- **SOURCE PASSAGE**
────
FORT KNOX, Ky. — George Edick sat in a dark service club at Fort Knox Aug. 17, 1941, waiting to hear two other Soldiers perform hit songs of the day.
Bad timing: the post was experiencing a power outage, forcing the amateur musicians to postpone their performance until they could power up their borrowed organ and microphone. When the power finally returned, George and other Soldiers sat back and listened.
Later that night, he pulled out some paper and began to write:
“Dear Nancy, here I am again with new and different stationery; I wasn’t able to completely use up all those left-over envelopes,” George wrote to his fiancé Nancy Budd. “Say, does the ruffled edge go at the top or bottom?”
On the second page of the letter, he included some names of hit songs the two Soldiers had eventually performed: songs like “Country Dance,” “Prelude,” “Little Grey Home in the West,” and “I Love Life.” George reflected on some of the songs.
“They did others before they were through. Bill finally got into the groove on some of that popular stuff before he walked away from the organ bench for the last time. I especially liked “Dance Ma Cabre” and “Finlandia;” Bill made the organ talk on those tunes.”
George ended each letter virtually the same: “All my love, George” and mailed them to Nancy almost daily during his year of service at Fort Knox: letters that captured everyday life at the installation during a pivotal time in history – missives about the draft and his concerns about it, about life, death, boredom, prison breaks and more.
Little time capsules written in cursive and drawn from daily experiences prior to World War II made their way to Nancy’s door, and into her heart.
“In these letters I learned about Louisville and Fort Knox and the Brown Hotel,” said Jim Edick, George and Nancy’s youngest of six children. “They describe the daily activities going on at Fort Knox.”
Eighty years later, Jim and his brother Geoff mailed the letters back to Fort Knox and into the hands of Fort Knox Cultural Resources Office personnel.
“We haven’t been able to get into a lot of them yet, but it’s been fun to go through them so far,” said Niki Mills, Cultural Resources manager: “the little details of everyday life that usually don’t get recorded.
────
- **Data records**
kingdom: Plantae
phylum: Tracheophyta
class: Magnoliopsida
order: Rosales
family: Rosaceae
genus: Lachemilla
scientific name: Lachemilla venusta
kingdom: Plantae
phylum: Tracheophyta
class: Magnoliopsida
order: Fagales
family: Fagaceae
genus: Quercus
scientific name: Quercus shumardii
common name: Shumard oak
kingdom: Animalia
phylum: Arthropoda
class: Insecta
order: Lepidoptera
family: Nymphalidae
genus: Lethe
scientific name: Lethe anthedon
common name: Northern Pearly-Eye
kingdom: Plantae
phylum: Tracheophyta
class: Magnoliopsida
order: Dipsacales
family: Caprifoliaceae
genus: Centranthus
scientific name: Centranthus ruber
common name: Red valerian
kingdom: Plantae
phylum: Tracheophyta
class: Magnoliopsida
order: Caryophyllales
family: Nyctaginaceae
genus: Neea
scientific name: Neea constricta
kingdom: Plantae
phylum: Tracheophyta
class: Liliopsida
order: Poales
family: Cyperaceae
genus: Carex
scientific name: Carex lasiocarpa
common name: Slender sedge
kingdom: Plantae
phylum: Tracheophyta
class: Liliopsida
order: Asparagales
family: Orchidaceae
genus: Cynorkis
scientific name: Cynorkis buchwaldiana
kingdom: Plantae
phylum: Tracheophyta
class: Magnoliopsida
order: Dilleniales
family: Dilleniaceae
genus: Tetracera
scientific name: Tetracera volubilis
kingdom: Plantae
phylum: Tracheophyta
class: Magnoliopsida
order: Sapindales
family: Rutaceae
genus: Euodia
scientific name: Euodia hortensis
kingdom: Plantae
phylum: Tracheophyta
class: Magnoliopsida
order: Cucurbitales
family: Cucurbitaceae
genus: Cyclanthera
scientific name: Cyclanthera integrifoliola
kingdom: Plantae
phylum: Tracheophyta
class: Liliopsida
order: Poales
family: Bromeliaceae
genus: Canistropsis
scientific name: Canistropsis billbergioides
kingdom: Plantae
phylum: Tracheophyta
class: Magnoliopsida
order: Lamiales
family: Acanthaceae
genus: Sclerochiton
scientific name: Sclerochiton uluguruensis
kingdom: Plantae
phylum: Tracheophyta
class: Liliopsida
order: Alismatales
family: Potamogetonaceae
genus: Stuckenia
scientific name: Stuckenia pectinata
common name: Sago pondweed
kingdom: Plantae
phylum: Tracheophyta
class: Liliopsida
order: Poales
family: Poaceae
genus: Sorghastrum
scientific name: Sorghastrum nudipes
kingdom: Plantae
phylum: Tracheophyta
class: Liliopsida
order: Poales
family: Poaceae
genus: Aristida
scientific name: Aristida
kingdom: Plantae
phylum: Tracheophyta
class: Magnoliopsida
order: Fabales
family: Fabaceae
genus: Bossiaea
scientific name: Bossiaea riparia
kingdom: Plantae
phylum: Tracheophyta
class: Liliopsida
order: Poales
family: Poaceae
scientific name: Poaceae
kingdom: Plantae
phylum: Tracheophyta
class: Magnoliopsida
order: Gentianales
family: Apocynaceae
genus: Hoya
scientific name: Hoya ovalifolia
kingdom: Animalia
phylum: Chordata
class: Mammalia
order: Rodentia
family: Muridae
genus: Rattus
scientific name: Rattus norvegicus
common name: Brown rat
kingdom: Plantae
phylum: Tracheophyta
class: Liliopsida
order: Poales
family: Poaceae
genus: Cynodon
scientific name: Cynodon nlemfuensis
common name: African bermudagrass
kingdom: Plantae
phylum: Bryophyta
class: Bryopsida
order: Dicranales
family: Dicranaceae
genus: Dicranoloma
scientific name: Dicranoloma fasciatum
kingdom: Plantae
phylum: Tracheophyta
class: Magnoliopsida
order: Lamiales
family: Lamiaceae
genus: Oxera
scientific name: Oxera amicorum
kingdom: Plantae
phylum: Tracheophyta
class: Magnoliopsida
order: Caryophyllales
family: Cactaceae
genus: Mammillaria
────
- **TO-DO LIST**
1 > According to the article about George Edick's letters, who mailed the letters back to Fort Knox eighty years later?
2 > Carry on the article about George Edick's letters, picking up after its final sentence.

- **EXERCISE ANSWERS**
1 > Jim Edick and his brother Geoff.

2 >
“We have these buildings standing today, but we don’t have the stories of the people who lived and worked in them. That’s what these stories are.”
Geoff said the timing of George and Nancy’s whirlwind romance explains a little about why George wrote so many letters to her – a romance that began about six months before he traveled to Fort Knox.
“They went to two different schools in Cleveland [Ohio],” said Geoff. “Mom went to the Flora Stone Mather College for Women. Dad went to Case Institute of Technology.”
Geoff explained that a spring dance at a hotel ballroom in 1940 became the spark that lit their romance. The son of a funeral director, George owned a big car, so he was sometimes sought out for a ride.
When a friend talked him into going to the dance, George brought a date who had broken her leg the day prior. Meanwhile, Nancy went with her own date who was a mutual friend of George’s friend.
Nancy’s date apparently wasn’t much into dancing. George was, so he asked Nancy’s date if he could dance with her. The date said sure.
“It’s almost like they were meant to be,” said Geoff.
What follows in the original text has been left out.